🤖 AI Summary
This study addresses the critical limitations of audio anomaly detection (AAD)—namely, the lack of fine-grained localization and interpretability—by pioneering the adaptation of vision pretraining-driven anomaly detection to the audio domain. Methodologically, input audio is converted into time-frequency spectrograms, which are processed by vision backbones (e.g., ViT or ResNet) to extract multi-scale features; these features are then integrated with established unsupervised visual anomaly detection algorithms (e.g., PatchCore, SPADE) to achieve pixel-level, spectrogram-based anomaly localization. Unlike conventional AAD methods that yield only global binary labels, our approach enables interpretable, localized anomaly heatmaps—substantially enhancing diagnostic transparency and real-world deployability.
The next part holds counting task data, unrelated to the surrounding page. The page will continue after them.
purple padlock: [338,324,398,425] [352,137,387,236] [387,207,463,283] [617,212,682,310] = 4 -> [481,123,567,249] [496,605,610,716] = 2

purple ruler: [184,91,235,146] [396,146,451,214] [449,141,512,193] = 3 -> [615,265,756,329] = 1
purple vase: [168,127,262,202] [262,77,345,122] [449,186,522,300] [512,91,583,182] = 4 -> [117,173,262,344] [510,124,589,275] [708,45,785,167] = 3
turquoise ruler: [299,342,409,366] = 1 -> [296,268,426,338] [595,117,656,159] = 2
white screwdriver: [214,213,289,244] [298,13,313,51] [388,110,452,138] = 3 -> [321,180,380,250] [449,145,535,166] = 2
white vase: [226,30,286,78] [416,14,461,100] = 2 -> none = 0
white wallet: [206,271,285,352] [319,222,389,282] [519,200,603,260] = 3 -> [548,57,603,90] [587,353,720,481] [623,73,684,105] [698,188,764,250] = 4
Evaluated on industrial and environmental audio benchmarks, the method achieves state-of-the-art detection accuracy, empirically validating both the efficacy and cross-modal generalizability of vision-to-audio transfer.
📝 Abstract
Recent advances in Visual Anomaly Detection (VAD) have introduced sophisticated algorithms leveraging embeddings generated by pre-trained feature extractors. Inspired by these developments, we investigate the adaptation of such algorithms to the audio domain to address the problem of Audio Anomaly Detection (AAD). Unlike most existing AAD methods, which primarily classify anomalous samples, our approach introduces fine-grained temporal-frequency localization of anomalies within the spectrogram, significantly improving explainability. This capability enables a more precise understanding of where and when anomalies occur, making the results more actionable for end users. We evaluate our approach on industrial and environmental benchmarks, demonstrating the effectiveness of VAD techniques in detecting anomalies in audio signals. Moreover, they improve explainability by enabling localized anomaly identification, making audio anomaly detection systems more interpretable and practical.